Расспрашивать было опасно, и Роб бродил по вокзалу, глазея по сторонам. На табло он отыскал Рединг. Решение было уже принято – лучшего пути в Графство не придумать. Граница проходила в нескольких милях севернее Рединга. Увидев цену билета, Роб вздрогнул. Одиннадцать с половиной фунтов, на два фунта больше, чем было у него в кармане. На счастье, детские билеты оказались вдвое дешевле.
Поезд отходил через двадцать минут. Купив билет, Роб решил где-нибудь перекусить. После скверного интернатского завтрака прошло полдня, и он порядком проголодался. На огромном голографическом рекламном табло перед буфетом золотисто-коричневый цыпленок-великан поворачивался на вертеле и плюхался на гигантскую тарелку с грудой хрустящего жареного картофеля. Впечатление усиливалось дразнящим запахом, который безжалостно атаковал ноздри мальчика. А над картинкой торопливой ленточкой подмигивало:
– Это блюдо… сегодня… всего 2,25 фунта…
Роб проглотил слюну и отвернулся. В ближайшем автомате за пятьдесят центов он получил сэндвич с прозрачным пластиком ветчины и печенье, но голод не унимался. Не в силах больше бороться с дурманящим ароматом рекламы, Роб пошел к поезду, хотя до отправления оставалось пятнадцать минут. На удивление, оба вагона оказались почти полными. Он не мог понять, почему все вдруг решили поехать в Рединг, пока не услышал, что его попутчики напротив говорят о Карнавале.

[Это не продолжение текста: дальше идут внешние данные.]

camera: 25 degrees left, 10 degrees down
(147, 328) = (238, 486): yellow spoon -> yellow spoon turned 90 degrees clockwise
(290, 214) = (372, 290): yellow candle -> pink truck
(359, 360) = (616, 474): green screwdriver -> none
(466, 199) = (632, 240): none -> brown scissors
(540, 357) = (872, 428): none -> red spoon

В Урбансах часто устраивали Карнавалы. По поводу и без повода, в любом месте и в любое время. Люди съезжались со всей округи, даже издалека, чтобы окунуться в суматошную кутерьму Карнавала, веселую мешанину из танцев, парадов, уличных шествий, обильной еды и выпивки. Карнавал спутал все планы. Роб хотел уехать в самую северную часть города и оттуда пробираться к границе. А теперь… Автобусы наверняка ходят, как придется, если вообще ходят.
Еще было время сойти с поезда и взять билет в другое место – скажем, в Челмсфорд, тоже недалеко от границы. Но на второй билет не хватало денег. Если попробовать обменять билет, придется идти в Справочную службу, а там начнутся расспросы: кто, зачем… Нет, уж лучше сидеть тихо.

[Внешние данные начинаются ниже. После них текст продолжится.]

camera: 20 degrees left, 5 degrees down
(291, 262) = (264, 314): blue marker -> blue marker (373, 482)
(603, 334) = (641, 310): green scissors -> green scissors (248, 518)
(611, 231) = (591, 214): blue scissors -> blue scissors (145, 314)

На минуту бравурная духовая музыка, заполнившая вагон, уступила место сигналу отправления. Едва стих мелодичный перезвон, вновь грянули духовые, и поезд заскользил вдоль сверкающих стальных проводов.
Путешествие не отняло и двадцати минут. Поезд мчался удивительно плавно, едва заметно покачиваясь на поворотах. Внизу мелькали улицы. Сразу за городом начинались просторы Зеленого Пояса, усеянные искусственными озерами, садами и парками с развлекательными центрами, вместившими все для беззаботного отдыха урбитов.